* begin Records shown *

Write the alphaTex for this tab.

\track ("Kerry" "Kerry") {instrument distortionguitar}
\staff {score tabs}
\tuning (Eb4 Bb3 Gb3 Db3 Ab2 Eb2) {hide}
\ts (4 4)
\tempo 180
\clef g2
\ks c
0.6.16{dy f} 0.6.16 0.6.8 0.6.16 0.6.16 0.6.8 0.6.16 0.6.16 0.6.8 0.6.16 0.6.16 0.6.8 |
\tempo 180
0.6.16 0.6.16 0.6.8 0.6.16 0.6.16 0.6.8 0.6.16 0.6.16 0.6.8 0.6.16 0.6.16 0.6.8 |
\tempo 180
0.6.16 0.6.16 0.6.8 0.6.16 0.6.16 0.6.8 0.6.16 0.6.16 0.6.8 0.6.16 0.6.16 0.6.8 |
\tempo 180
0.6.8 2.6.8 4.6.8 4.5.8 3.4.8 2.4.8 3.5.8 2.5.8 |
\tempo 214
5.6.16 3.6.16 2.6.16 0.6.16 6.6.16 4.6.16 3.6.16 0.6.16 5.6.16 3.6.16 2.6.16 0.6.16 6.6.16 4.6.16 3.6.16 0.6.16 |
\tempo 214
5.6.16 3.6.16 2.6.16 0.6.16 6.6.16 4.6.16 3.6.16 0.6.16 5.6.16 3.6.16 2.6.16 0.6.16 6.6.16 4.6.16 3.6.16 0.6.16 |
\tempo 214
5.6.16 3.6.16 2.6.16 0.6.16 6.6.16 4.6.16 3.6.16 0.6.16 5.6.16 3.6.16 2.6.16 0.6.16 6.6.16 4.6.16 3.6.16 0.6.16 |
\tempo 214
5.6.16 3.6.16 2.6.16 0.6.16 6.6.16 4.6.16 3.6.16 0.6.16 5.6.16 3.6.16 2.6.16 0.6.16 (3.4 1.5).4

* end Records shown *

Brief: Reproduce all of the lines above verbatim, from the first through the last, without any alteration.

Completed exercise:
Write the alphaTex for this tab.

\track ("Kerry" "Kerry") {instrument distortionguitar}
\staff {score tabs}
\tuning (Eb4 Bb3 Gb3 Db3 Ab2 Eb2) {hide}
\ts (4 4)
\tempo 180
\clef g2
\ks c
0.6.16{dy f} 0.6.16 0.6.8 0.6.16 0.6.16 0.6.8 0.6.16 0.6.16 0.6.8 0.6.16 0.6.16 0.6.8 |
\tempo 180
0.6.16 0.6.16 0.6.8 0.6.16 0.6.16 0.6.8 0.6.16 0.6.16 0.6.8 0.6.16 0.6.16 0.6.8 |
\tempo 180
0.6.16 0.6.16 0.6.8 0.6.16 0.6.16 0.6.8 0.6.16 0.6.16 0.6.8 0.6.16 0.6.16 0.6.8 |
\tempo 180
0.6.8 2.6.8 4.6.8 4.5.8 3.4.8 2.4.8 3.5.8 2.5.8 |
\tempo 214
5.6.16 3.6.16 2.6.16 0.6.16 6.6.16 4.6.16 3.6.16 0.6.16 5.6.16 3.6.16 2.6.16 0.6.16 6.6.16 4.6.16 3.6.16 0.6.16 |
\tempo 214
5.6.16 3.6.16 2.6.16 0.6.16 6.6.16 4.6.16 3.6.16 0.6.16 5.6.16 3.6.16 2.6.16 0.6.16 6.6.16 4.6.16 3.6.16 0.6.16 |
\tempo 214
5.6.16 3.6.16 2.6.16 0.6.16 6.6.16 4.6.16 3.6.16 0.6.16 5.6.16 3.6.16 2.6.16 0.6.16 6.6.16 4.6.16 3.6.16 0.6.16 |
\tempo 214
5.6.16 3.6.16 2.6.16 0.6.16 6.6.16 4.6.16 3.6.16 0.6.16 5.6.16 3.6.16 2.6.16 0.6.16 (3.4 1.5).4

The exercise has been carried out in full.